Understanding the role of short- and long-range intermolecular interactions in novel computational drug discovery
- PMID: 40879496
- DOI: 10.1080/17460441.2025.2555271
Understanding the role of short- and long-range intermolecular interactions in novel computational drug discovery
Abstract
Introduction: Understanding the interactions between functional groups, ligands, molecular fragments, and whole molecules is critical in modern drug discovery. Key to this endeavor is the theoretical development of the fundamental inter-particle forces at play and their implementation in numerous software packages that allow the calculation of interaction energies at varying levels of theory ranging from the entirely classical at one extreme to the fully quantum mechanical at the other.
Areas covered: In this review, the authors consider the concept of an intermolecular potential energy function and its separation into short- and long-range regions. This is followed by a summary of the perturbation theory calculation of the electrostatic, induction, and dispersion energy shifts by expanding the charge distribution in terms of source multipole moments. Next, the authors outline the construction of a typical molecular force field and its parameterization; they also discuss the fundamental background of molecular dynamics (MD) simulations, their implementation in several well-known software packages and their deployment in modern computational drug discovery, including recent work with Artificial Intelligence and Machine Learning techniques. Papers cited by SSC were the result of a literature search conducted using PubMed and Google Scholar during Jan-July 2025 as well as from the authors' personal literature stock.

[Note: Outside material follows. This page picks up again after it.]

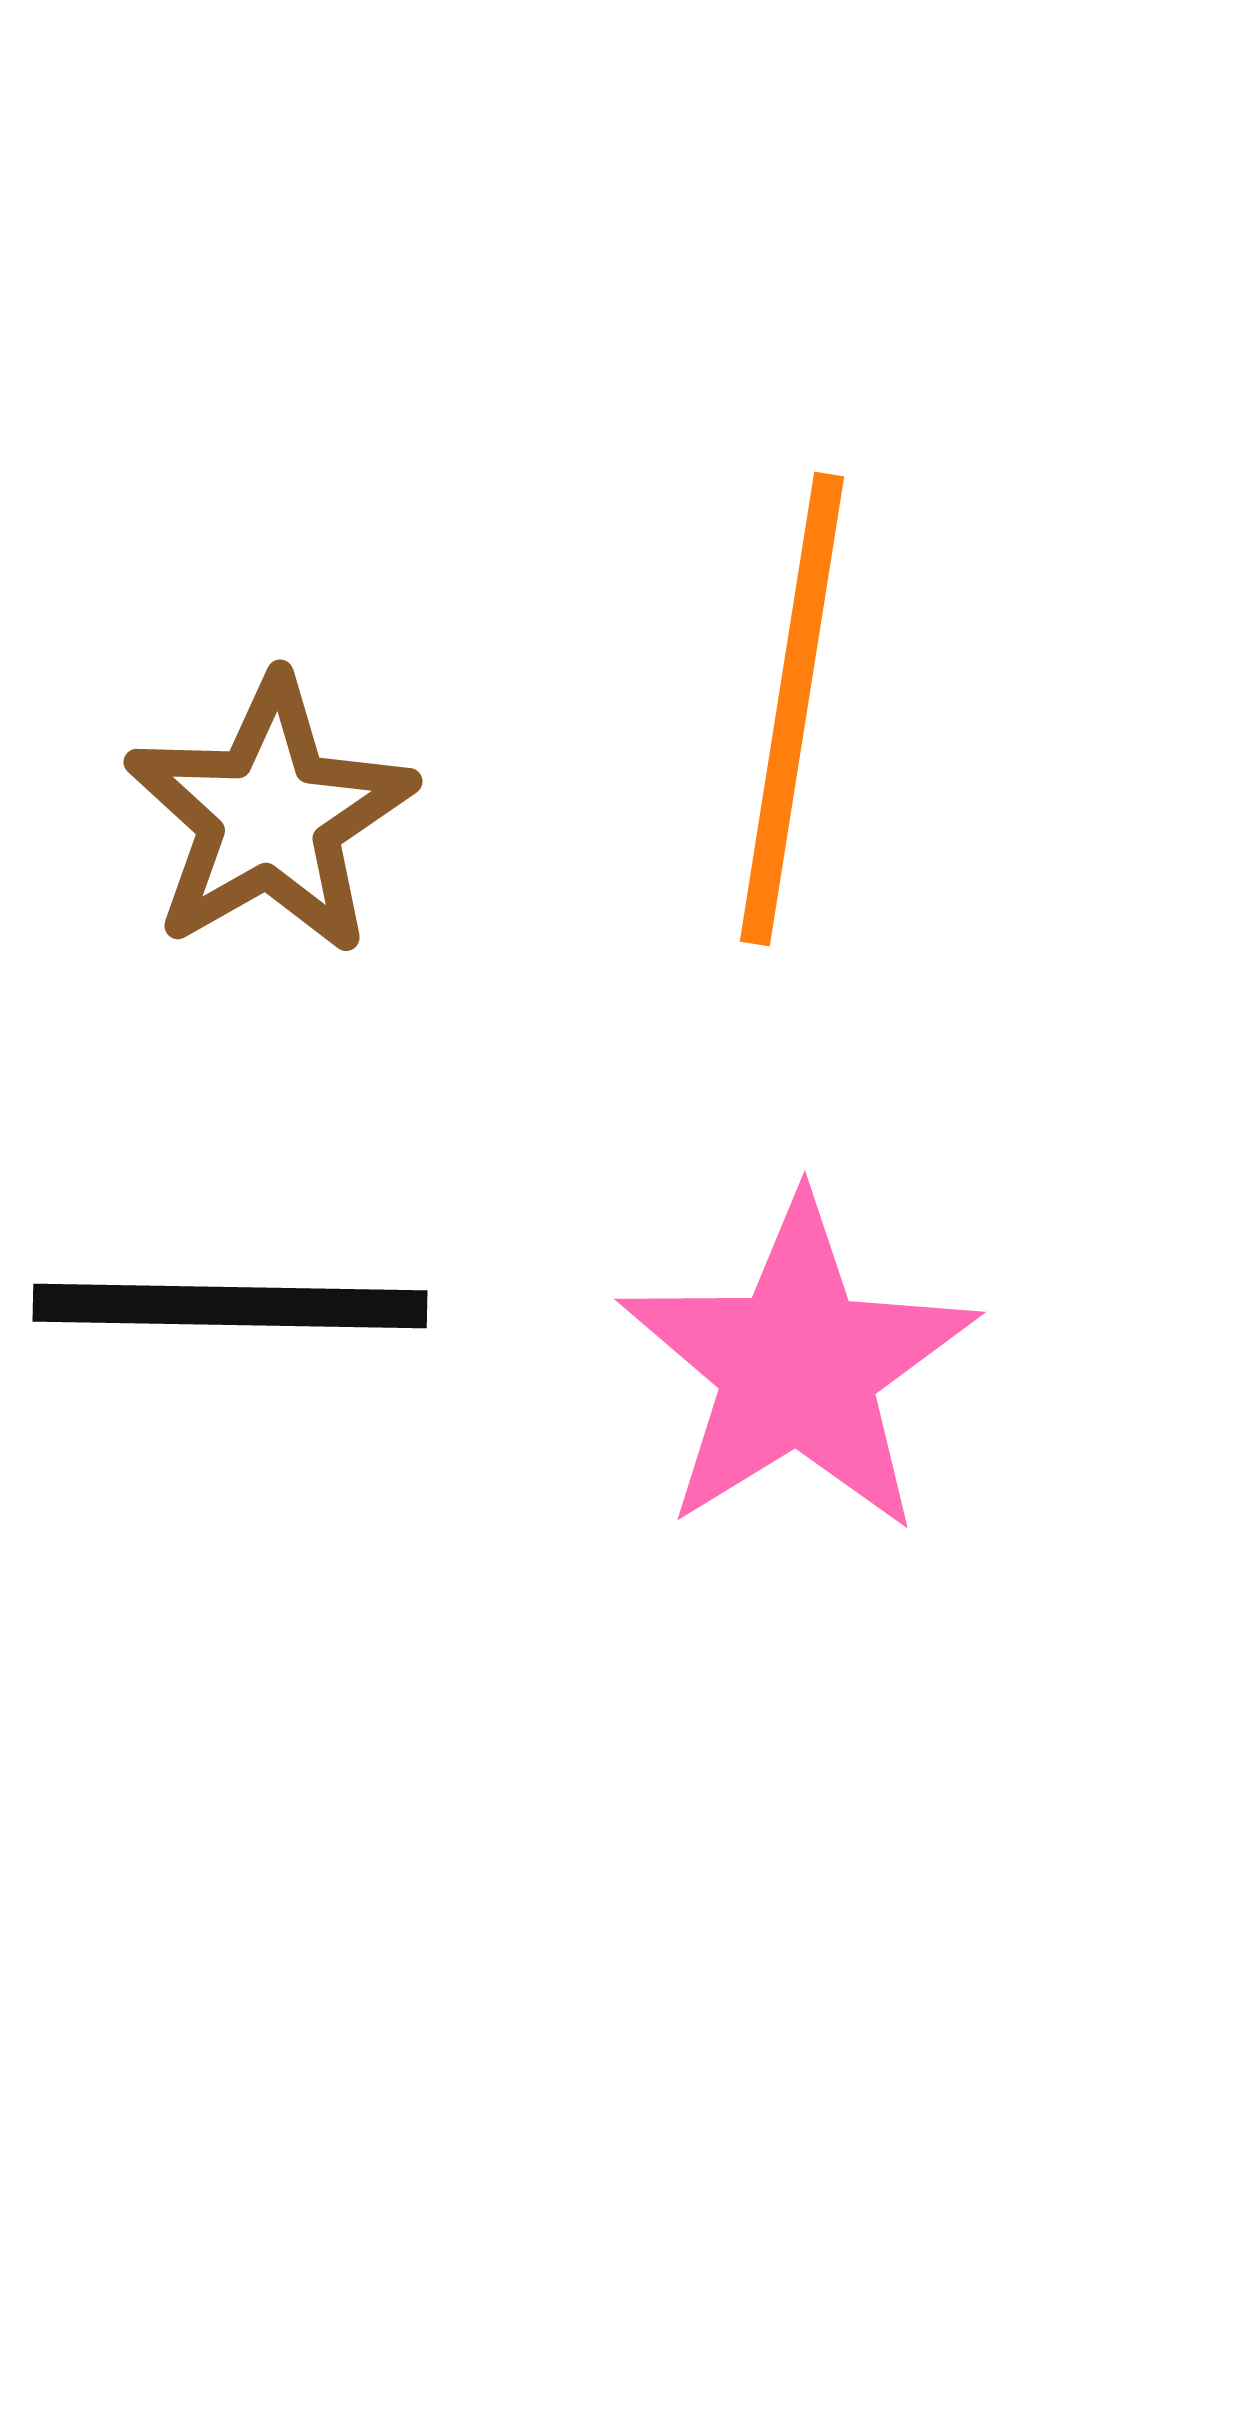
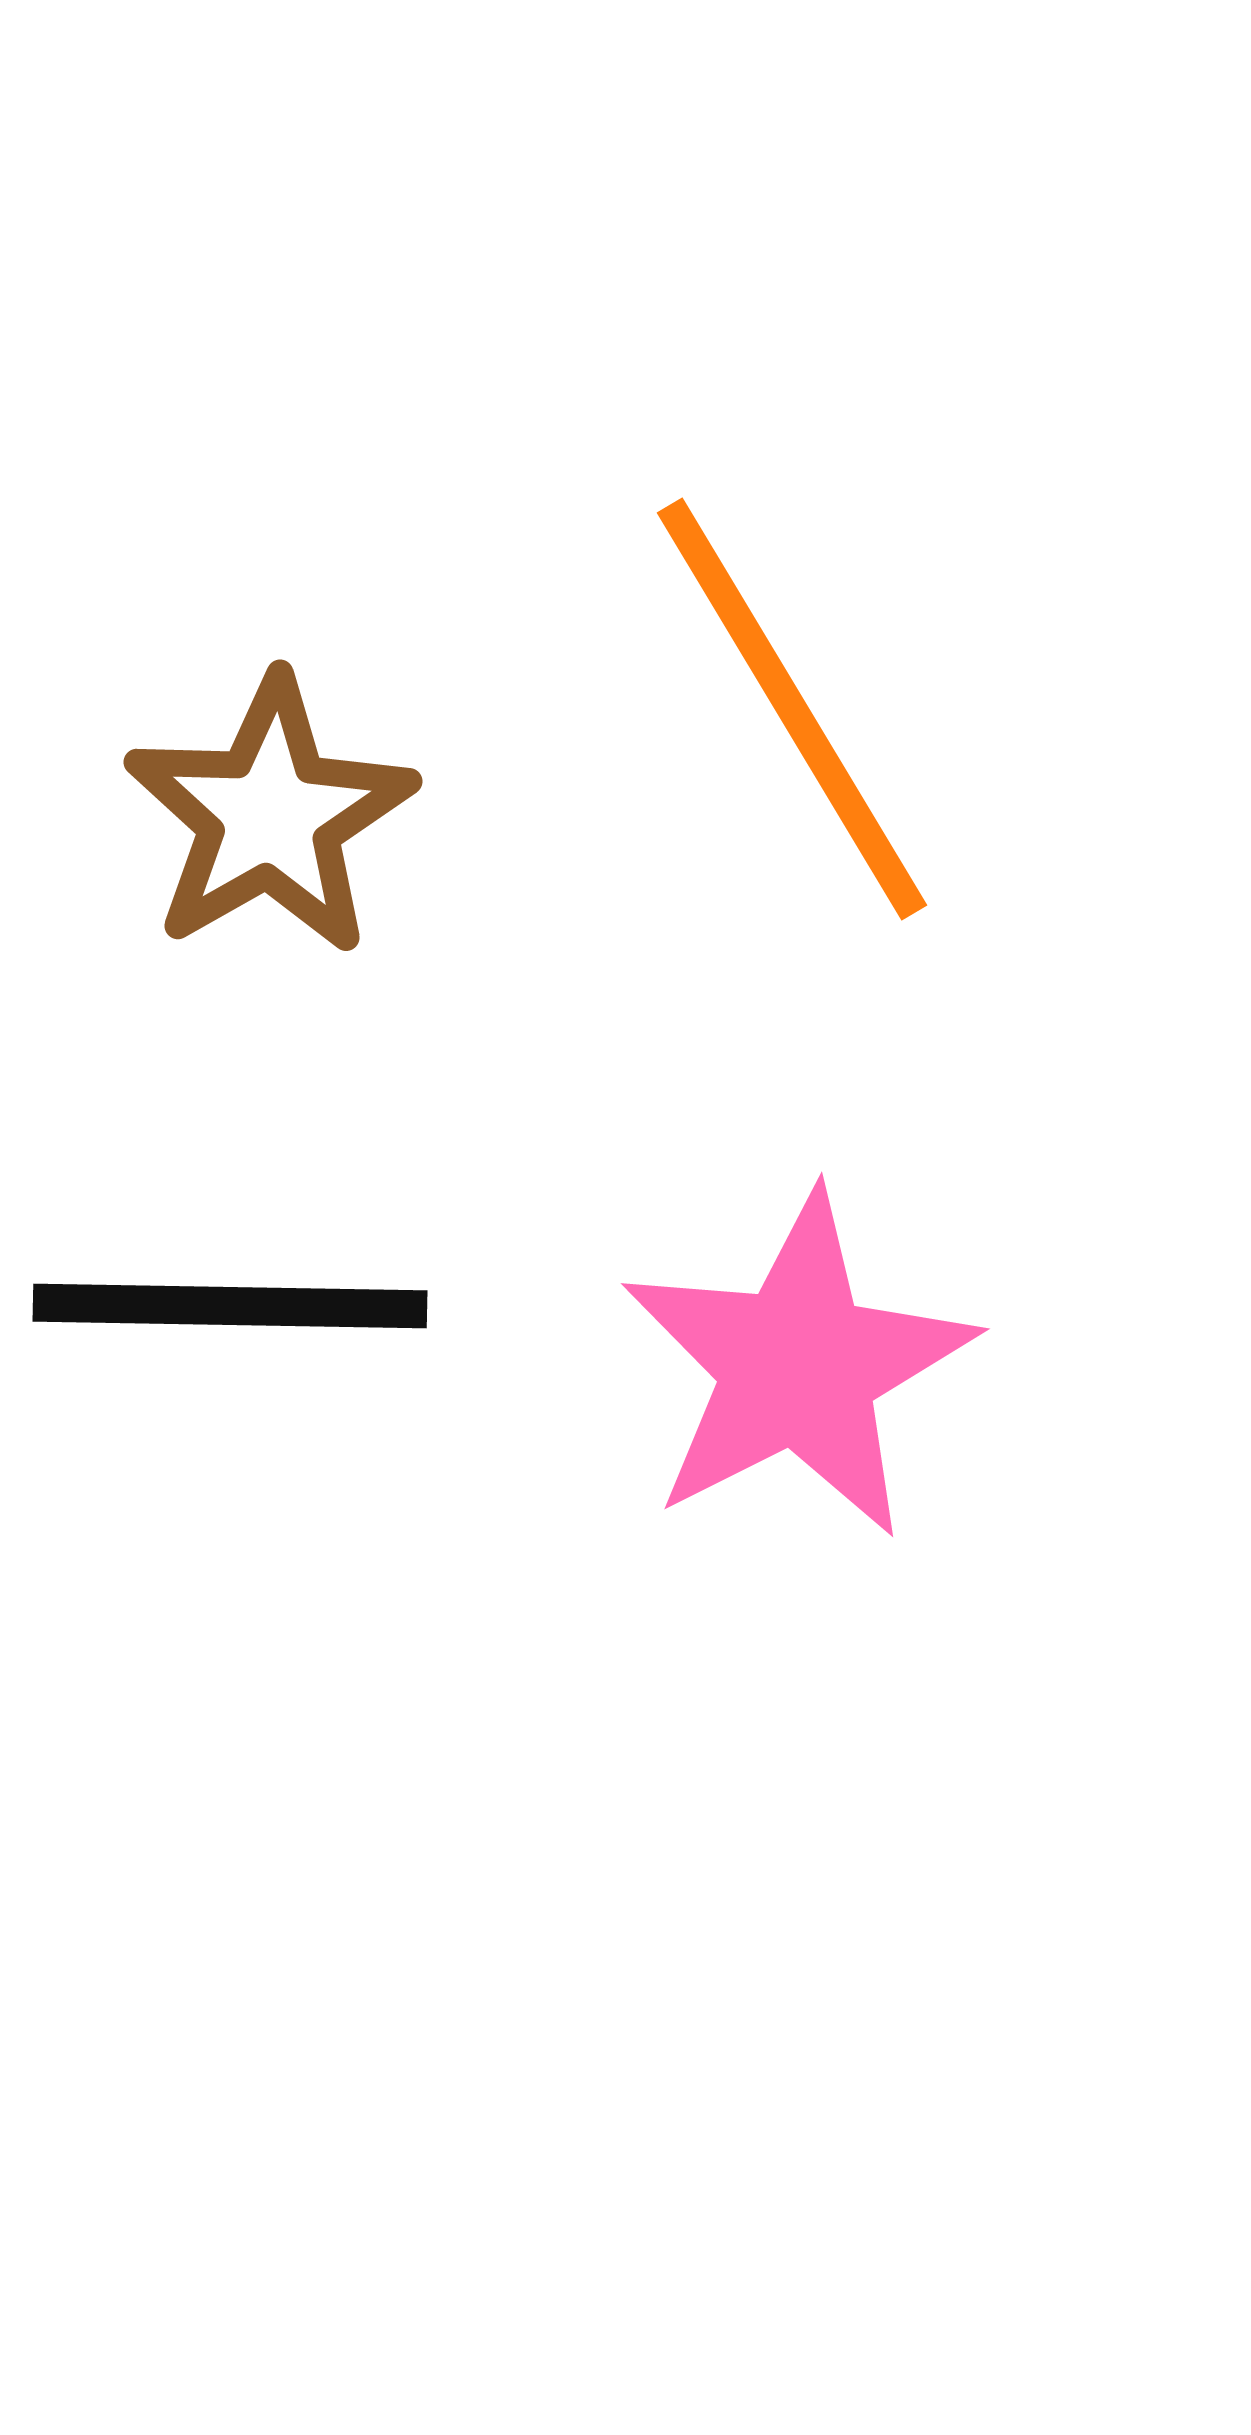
orange line: rotated 40 degrees counterclockwise
pink star: rotated 5 degrees clockwise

Expert opinion: While the underlying quantum mechanical theory of intermolecular forces is well-known, their accurate and reliable calculation for an ever-growing variety of increasingly complex systems mirrors the advances in computational hardware on which such simulations are performed. Coupled with emerging machine learning techniques, this allows for the rapid and efficient computer-aided discovery of potential new drug candidates, in the process revolutionizing research and development in both academia and industry.
Keywords: Intermolecular potential; computational drug discovery; force fields; machine learning (ML); molecular docking; molecular dynamics (MD) simulations; parameterization; short- and long-range forces.